Estrada foi construída na época da ditadura
A BR-319 foi construída em 1973, no regime militar, e permaneceu trafegável durante 15 anos. A partir de 1988, no trecho de floresta mais densa, a rodovia começou a desmoronar e está praticamente intransitável há mais de três décadas.
A Manaus-Porto Velho foi construída na época da ditadura em um contexto de ocupar a Amazônia de forma a garantir o controle estratégico sobre a região. A estrada foi aberta com a derrubada da mata e construção do leito carroçável entre 1969 e 1976, quando foi inaugurada pelo então presidente, o general Ernesto Geisel. O asfaltamento dos trechos principais logo começou a se deteriorar.

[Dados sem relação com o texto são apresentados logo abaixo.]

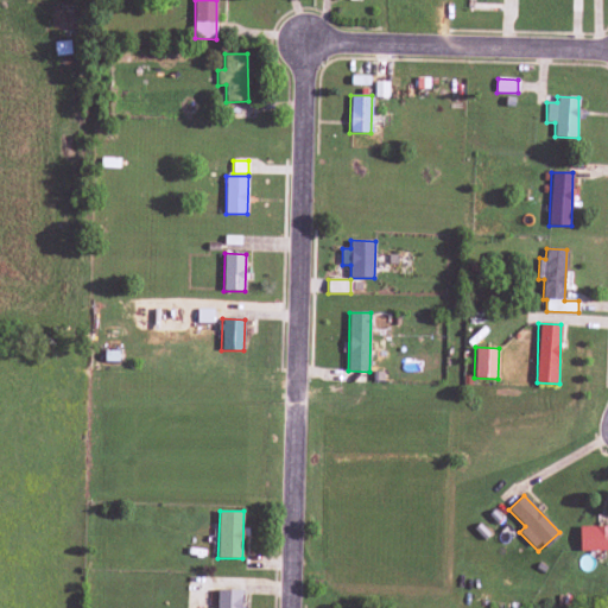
[(607,526),(578,527),(580,551),(607,550),(607,526)]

Hoje, apenas o trecho entre Porto Velho e Humaitá, no sul do Amazonas, com 180 quilômetros, está pavimentado e em boas condições. Quem sai de Manaus também percorre sem grandes problemas cerca de 220 km. Daí em diante, a estrada tem trechos de asfalto destruídos e a maior parte em terra. Há também pontes avariadas.

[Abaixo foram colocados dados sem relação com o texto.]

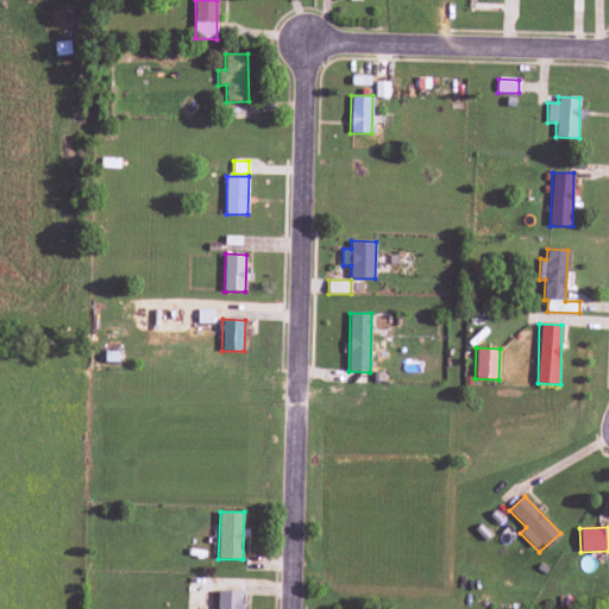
[(242,608),(243,591),(218,590),(217,608),(242,608)]
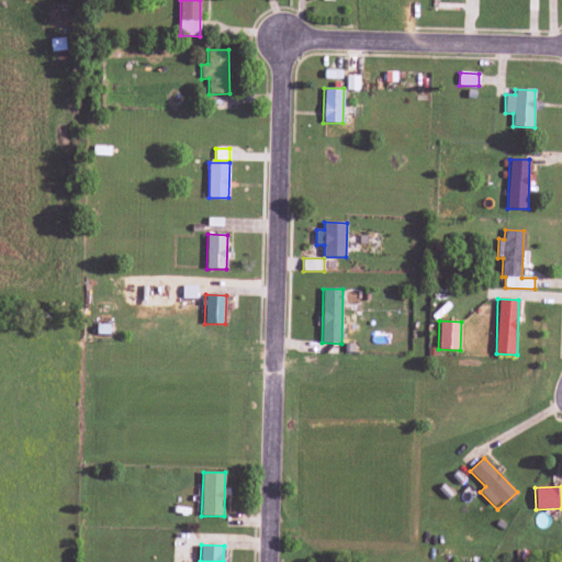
All buildings are outlined.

Após décadas de abandono, em 2019 foi publicado edital de licitação para contratar o projeto básico e executivo de engenharia para a pavimentar o trecho do meio. A licença prévia para o trecho foi emitida pelo Ibama em 2022.
Naquele ano, na campanha eleitoral, o então candidato Lula já havia acenado com a retomada das obras, durante entrevista a uma rádio de Manaus. Ele disse ser "plenamente possível" fazer a conexão rodoviária.
Em abril de 2024, o Observatório do Clima entrou com ação civil pública pedindo a revogação, com o argumento de que foram desconsiderados dados técnicos, análises científicas e pareceres do próprio Ibama elaborados ao longo do licenciamento, apontando o risco de destruição da floresta.
Na liminar, a juíza Maria Elisa Andrade disse que a licença prévia contraria 15 anos de "reconhecimento técnico categórico" de que a obra é ambientalmente inviável. "Não estamos a tratar de outra questão senão a inviabilidade ambiental do empreendimento da BR-319, independentemente de quem seja responsável por tais políticas públicas de controle e prevenção do desmatamento", escreveu.
Logo, prosseguiu a magistrada, "não se trata de 'pré-condicionantes ao licenciamento', mas de verdadeira inviabilidade ambiental da obra, até que o cenário de governança ambiental e fundiária seja drasticamente fortalecido por diferentes atores públicos".
Segundo ela, o Estudo de Impacto Ambiental e Relatório de Impacto Ambiental (Eia-Rima) foi subdimensionado. "Em última análise, o subdimensionamento dos impactos ambientais de grandes empreendimentos tende a esvaziar compromissos nacionais assumidos para mitigar a crise climática", afirmou.